MRI and MRA
|Magnetic resonance imaging (MRI) uses a magnetic field and radio waves to create cross-sectional images of your head, body, muscles and blood flow. Because an MRI provides a clear view of internal organs and tissues, it helps physicians diagnose injuries and other health conditions much faster than with other technologies. For patients who have pacemakers or implantable cardioverter defibrillators, a computed tomography (CT ) scan may be a safer imaging tool. (The devices may malfunction during an MRI scan).|
When your doctor orders an MRI it's because they are looking for something very specific—something that is either too small, too intricate or too subtle to be detected by other imaging technologies. An MRI allows us to view portions of the body with clarity and in precise areas. MRIs are different than many other types of imaging because an MRI does not use radiation.
Having an MRI is a relatively simple, non-invasive procedure. The machine itself is a large cylinder with a bed that slides into it. You will lie on the bed and we will position you within the machine and take the images we need. You will need to lie very still (expect to hear "hold your breath" a few times). Please read the guidelines below to acquaint yourself with the process.
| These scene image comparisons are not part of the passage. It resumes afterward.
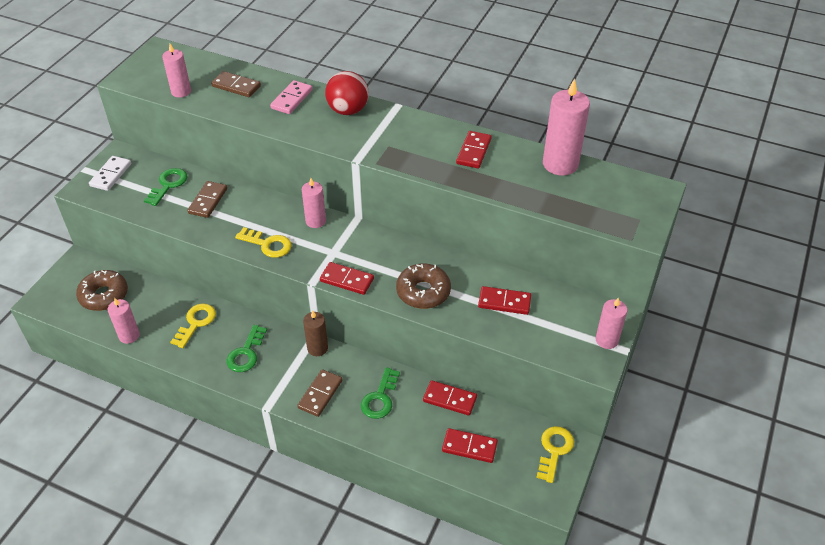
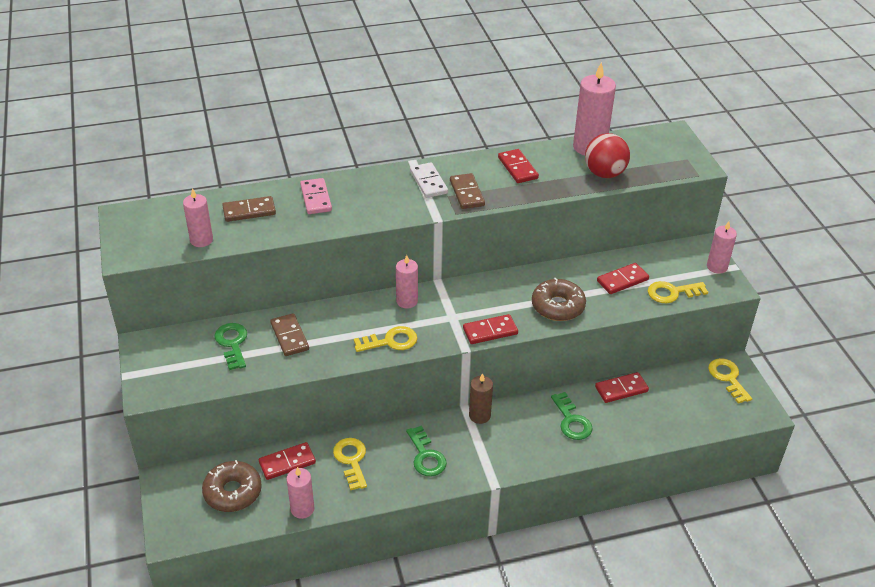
camera: 40 degrees left, 5 degrees down
white domino [89,156,131,191] -> white domino moved to [410,162,448,198]
brown domino [297,369,342,417] -> brown domino moved to [450,173,485,209]
red ball [325,71,369,115] -> red ball moved to [585,133,630,178]
red domino [442,428,498,463] -> red domino moved to [259,442,316,480]
none -> yellow key [648,281,708,303]

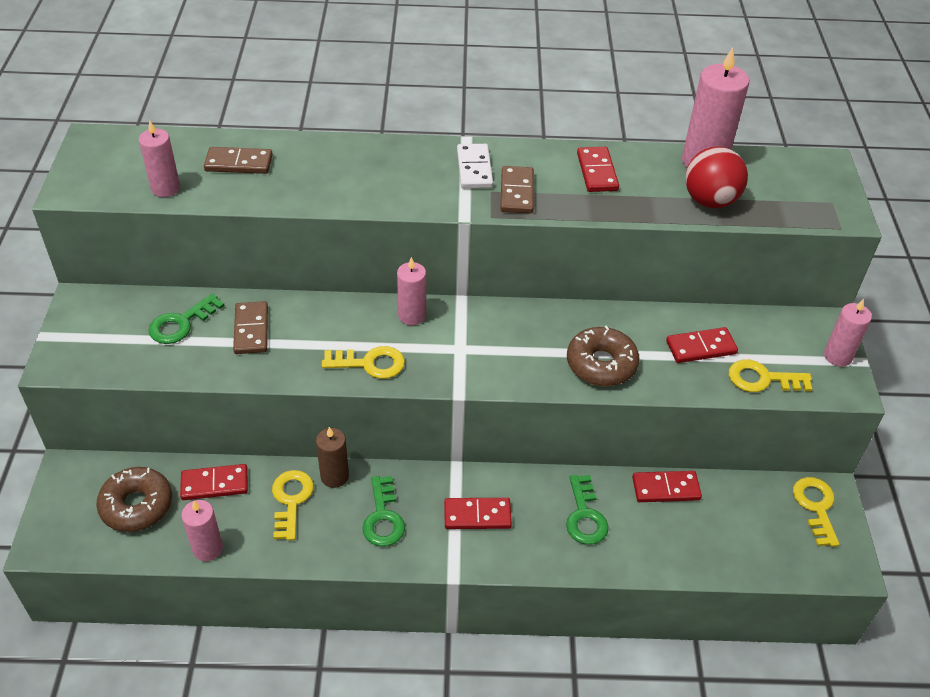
camera: 15 degrees right, 5 degrees up
green key [214,323,247,370] -> green key turned 135 degrees counterclockwise [148,293,225,344]
pink domino [300,178,332,214] -> none
red domino [463,314,518,344] -> red domino moved to [444,498,512,529]
brown candle [469,373,493,424] -> brown candle moved to [316,427,349,488]

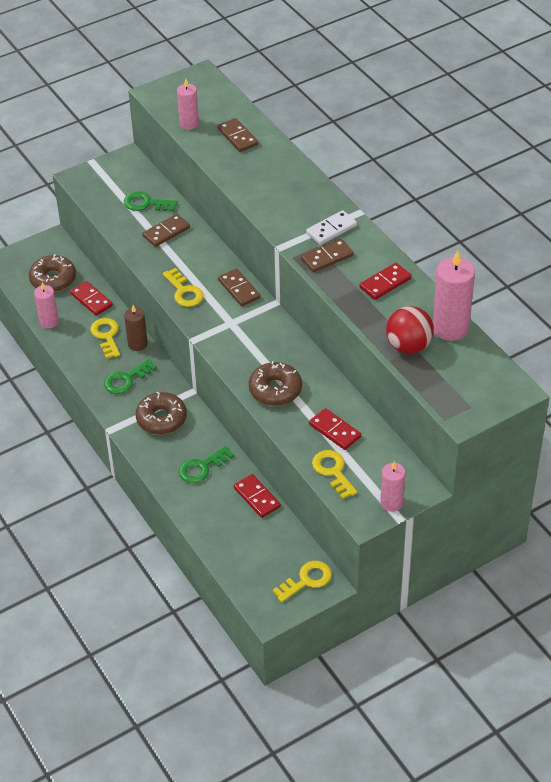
camera: 60 degrees right, 0 degrees up
yellow key [272,470,314,541] -> yellow key turned 75 degrees counterclockwise [90,318,120,359]
pink candle [397,257,426,325] -> brown domino [218,268,260,306]
red domino [444,498,512,529] -> brown donut [136,391,187,434]

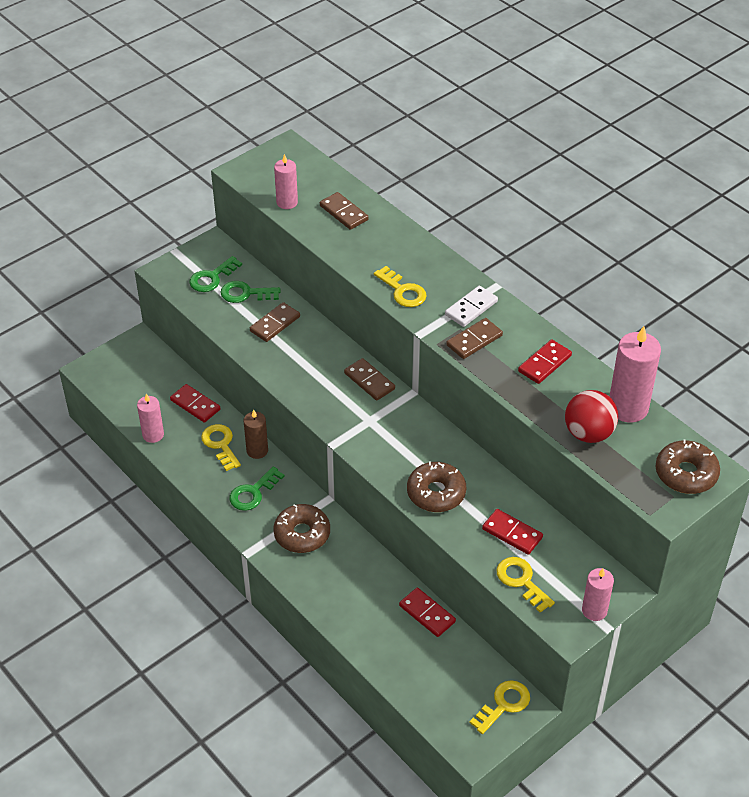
camera: 10 degrees left, 0 degrees up
brown donut [29,254,76,292] -> brown donut moved to [656,439,720,494]
yellow key [163,268,204,307] -> yellow key moved to [374,266,427,307]
green key [178,446,234,483] -> green key moved to [189,256,242,292]

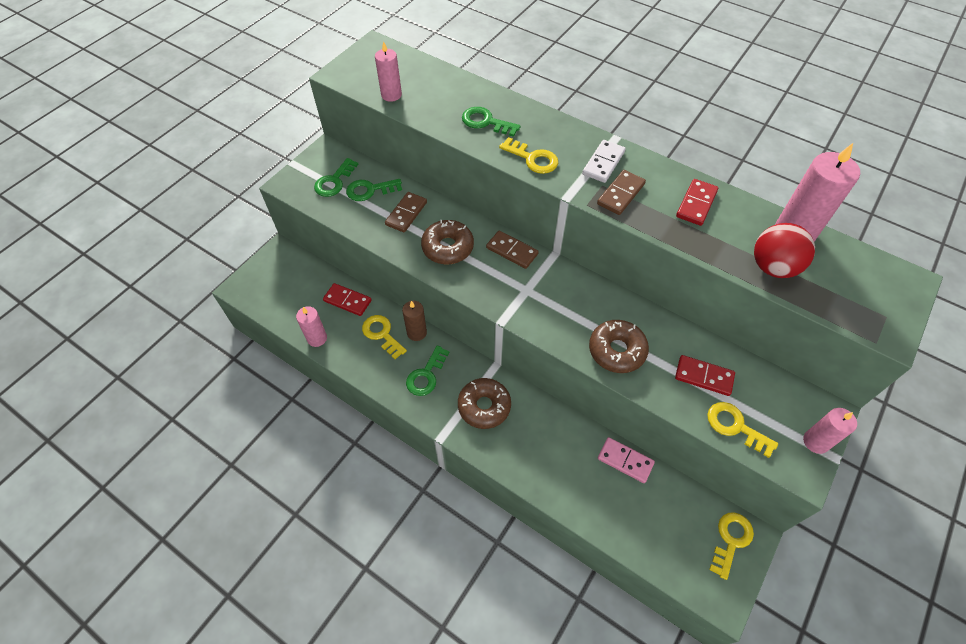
camera: 15 degrees left, 10 degrees up
brown domino [320,192,368,230] -> none
red domino [399,588,456,637] -> pink domino [598,437,655,483]
brown donut [656,439,720,494] -> brown donut moved to [421,220,474,264]
none -> green key [462,107,521,137]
Our staff will work with you to ensure that you are comfortable throughout the process.
Talk with your physician and with our staff to make certain your questions are answered before your MRI at Mat-Su Regional Medical Center. Here is some general information about your MRI:
- No metal (earrings, belt buckles, watches, etc.) is allowed in the MRI. There is a locker room where you may store metal objects.
- The MRI machine is a bit noisy. There is a hum and a clicking sound. This is normal. Depending on the type of exam, you may be offered headphones with a choice of music or ear plugs.
- An MRI can last less than an hour. People who suffer from claustrophobia should practice relaxation techniques which our staff can help you with.
- The MRI staff will talk with you over an intercom system, but the voice that says "please hold your breath" and "you may breathe" is a computerized voice.
- Please don’t hesitate to ask questions throughout the procedure.
- There is a waiting area for your family outside the MRI room.
- Results will be sent to your physician. You should expect to receive results from your physician at a follow up visit.